LOS ANGELES (CBSLA) — Nine district attorneys from across the state have formed a task force to tackle fraud in the California Employment Development Department.
And on Tuesday, the group announced that it had found widespread fraud happening in prisons and jails through the state's EDD.
"The total amount through August that we know of is $420,000 in the name of death row inmates," Anne Marie Schubert, Sacramento County District Attorney, said. "And who's on that list? A lot of notorious people who's names have claims filed in their names."
One of those, according to the task force, is Isauro Aguirre who is awaiting execution in San Quentin State Prison for the murder of 8-year-old Gabriel Fernandez who was abused, tortured and beaten to death in 2013.
Schubert said the prosecutors became aware of the massive problem last month and formed the task force in an effort to tackle it.
In a letter to the governor this week, the California District Attorney's Statewide EDD Fraud Task Force detailed what their investigation found: more than 35,000 claims filed between March and August in the names of inmates.
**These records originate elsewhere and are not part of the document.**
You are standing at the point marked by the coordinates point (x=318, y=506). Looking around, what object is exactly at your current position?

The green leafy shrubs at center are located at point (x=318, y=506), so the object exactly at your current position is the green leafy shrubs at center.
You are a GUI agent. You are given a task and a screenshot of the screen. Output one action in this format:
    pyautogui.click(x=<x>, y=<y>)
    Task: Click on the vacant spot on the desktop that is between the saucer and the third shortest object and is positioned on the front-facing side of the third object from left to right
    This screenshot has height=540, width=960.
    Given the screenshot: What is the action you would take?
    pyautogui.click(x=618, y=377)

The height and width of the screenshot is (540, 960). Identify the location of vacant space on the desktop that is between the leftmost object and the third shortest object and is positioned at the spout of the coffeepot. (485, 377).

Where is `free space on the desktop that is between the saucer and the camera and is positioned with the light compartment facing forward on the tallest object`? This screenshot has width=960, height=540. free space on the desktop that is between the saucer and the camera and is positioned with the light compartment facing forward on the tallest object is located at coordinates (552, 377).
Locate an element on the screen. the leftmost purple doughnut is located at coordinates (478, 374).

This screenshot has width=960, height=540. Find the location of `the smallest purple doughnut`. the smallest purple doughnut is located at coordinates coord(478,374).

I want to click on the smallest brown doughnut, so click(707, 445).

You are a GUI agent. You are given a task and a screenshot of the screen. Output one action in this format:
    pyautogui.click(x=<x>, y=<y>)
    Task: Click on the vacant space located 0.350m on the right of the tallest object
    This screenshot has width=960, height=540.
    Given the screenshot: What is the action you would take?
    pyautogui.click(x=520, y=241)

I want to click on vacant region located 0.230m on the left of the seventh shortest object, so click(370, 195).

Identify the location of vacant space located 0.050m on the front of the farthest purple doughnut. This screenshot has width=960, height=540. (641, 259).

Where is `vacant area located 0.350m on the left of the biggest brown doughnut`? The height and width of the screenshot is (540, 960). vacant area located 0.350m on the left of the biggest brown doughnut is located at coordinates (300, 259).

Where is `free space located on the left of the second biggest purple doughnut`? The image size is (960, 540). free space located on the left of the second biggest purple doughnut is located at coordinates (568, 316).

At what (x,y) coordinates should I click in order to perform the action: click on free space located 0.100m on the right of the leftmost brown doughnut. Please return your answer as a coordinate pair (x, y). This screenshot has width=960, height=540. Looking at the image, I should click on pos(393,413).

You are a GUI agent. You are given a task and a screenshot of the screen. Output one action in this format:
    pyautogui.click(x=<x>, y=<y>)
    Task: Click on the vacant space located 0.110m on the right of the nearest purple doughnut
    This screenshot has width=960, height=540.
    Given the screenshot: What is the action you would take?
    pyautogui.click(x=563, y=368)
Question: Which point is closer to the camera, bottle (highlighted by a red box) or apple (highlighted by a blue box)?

Of those claims, 20,000 have been paid out — totaling more than $140 million.
"Tens of thousands of inmates — local, state and federal," she said. "The highest single claim paid is close to $20,000."
One of the task force members was Riverside County District Attorney Michael Hestrin. Both Schubert and Hestrin said some inmates had their identities stolen and used to apply for benefits, but others were in on the alleged schemes to defraud the state agency.
"We've heard stories of prisoners getting money on their books, but their spouses, their parents, their siblings or just fellow gang members on the outside are getting these debit cards and running up, you know, buying luxury items," he said. "It's hard to understand how we got here, how our government has grown this inattentive, but at the end of the day we've got to do better with government."
On Tuesday, Gov. Gavin Newsom responded with a statement saying he has already taken action in an effort to solve the latest issue to plague the overwhelmed state agency.
"Based on that direction, EDD and CDCR, in partnership with USDOL, worked to match the social security numbers of those in state custody to identify the scope of the problem and to hold people accountable," he said.
The EDD said it has been working to identify suspect claims and has enhanced prevention efforts like working with cyber security experts.
But for people like Megan Charles, one of thousands of Californians waiting to collect unemployment benefits, the question remains of what will be done to make sure money gets into the hands of those who need it.
"What is he actually doing to really help us, because now I'm going into December with no benefits, and another lockdown, so we can't even look for jobs," she said. "There's no jobs out there."